------ Listed records

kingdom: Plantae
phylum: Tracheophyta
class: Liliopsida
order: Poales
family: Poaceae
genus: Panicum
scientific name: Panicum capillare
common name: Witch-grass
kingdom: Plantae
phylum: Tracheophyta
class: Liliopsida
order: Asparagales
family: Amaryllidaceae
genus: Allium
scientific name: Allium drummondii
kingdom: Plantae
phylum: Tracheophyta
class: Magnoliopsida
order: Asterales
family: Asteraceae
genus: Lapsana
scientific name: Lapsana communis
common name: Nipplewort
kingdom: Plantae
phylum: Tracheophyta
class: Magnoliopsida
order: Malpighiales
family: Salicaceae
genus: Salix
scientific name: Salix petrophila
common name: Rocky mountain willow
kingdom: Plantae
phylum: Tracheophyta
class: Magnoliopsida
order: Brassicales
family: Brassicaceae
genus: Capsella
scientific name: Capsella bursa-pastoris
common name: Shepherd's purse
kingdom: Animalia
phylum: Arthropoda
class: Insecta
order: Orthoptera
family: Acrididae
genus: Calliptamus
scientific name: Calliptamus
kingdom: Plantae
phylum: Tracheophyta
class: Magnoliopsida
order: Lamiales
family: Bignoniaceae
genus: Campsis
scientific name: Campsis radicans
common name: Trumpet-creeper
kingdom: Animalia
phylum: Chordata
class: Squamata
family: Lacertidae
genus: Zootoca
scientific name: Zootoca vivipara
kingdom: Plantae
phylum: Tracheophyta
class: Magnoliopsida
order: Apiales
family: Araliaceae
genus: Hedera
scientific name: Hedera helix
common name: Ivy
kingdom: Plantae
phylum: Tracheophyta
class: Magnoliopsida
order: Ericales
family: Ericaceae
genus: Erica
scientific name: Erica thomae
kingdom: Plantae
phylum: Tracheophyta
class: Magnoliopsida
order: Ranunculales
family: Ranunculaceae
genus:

------------

§ Exercise instructions: Reproduce the lines of all the items above with "common name" swapped for "vernacular name" wherever it occurs, altering nothing else.

§ Output:
kingdom: Plantae
phylum: Tracheophyta
class: Liliopsida
order: Poales
family: Poaceae
genus: Panicum
scientific name: Panicum capillare
vernacular name: Witch-grass
kingdom: Plantae
phylum: Tracheophyta
class: Liliopsida
order: Asparagales
family: Amaryllidaceae
genus: Allium
scientific name: Allium drummondii
kingdom: Plantae
phylum: Tracheophyta
class: Magnoliopsida
order: Asterales
family: Asteraceae
genus: Lapsana
scientific name: Lapsana communis
vernacular name: Nipplewort
kingdom: Plantae
phylum: Tracheophyta
class: Magnoliopsida
order: Malpighiales
family: Salicaceae
genus: Salix
scientific name: Salix petrophila
vernacular name: Rocky mountain willow
kingdom: Plantae
phylum: Tracheophyta
class: Magnoliopsida
order: Brassicales
family: Brassicaceae
genus: Capsella
scientific name: Capsella bursa-pastoris
vernacular name: Shepherd's purse
kingdom: Animalia
phylum: Arthropoda
class: Insecta
order: Orthoptera
family: Acrididae
genus: Calliptamus
scientific name: Calliptamus
kingdom: Plantae
phylum: Tracheophyta
class: Magnoliopsida
order: Lamiales
family: Bignoniaceae
genus: Campsis
scientific name: Campsis radicans
vernacular name: Trumpet-creeper
kingdom: Animalia
phylum: Chordata
class: Squamata
family: Lacertidae
genus: Zootoca
scientific name: Zootoca vivipara
kingdom: Plantae
phylum: Tracheophyta
class: Magnoliopsida
order: Apiales
family: Araliaceae
genus: Hedera
scientific name: Hedera helix
vernacular name: Ivy
kingdom: Plantae
phylum: Tracheophyta
class: Magnoliopsida
order: Ericales
family: Ericaceae
genus: Erica
scientific name: Erica thomae
kingdom: Plantae
phylum: Tracheophyta
class: Magnoliopsida
order: Ranunculales
family: Ranunculaceae
genus:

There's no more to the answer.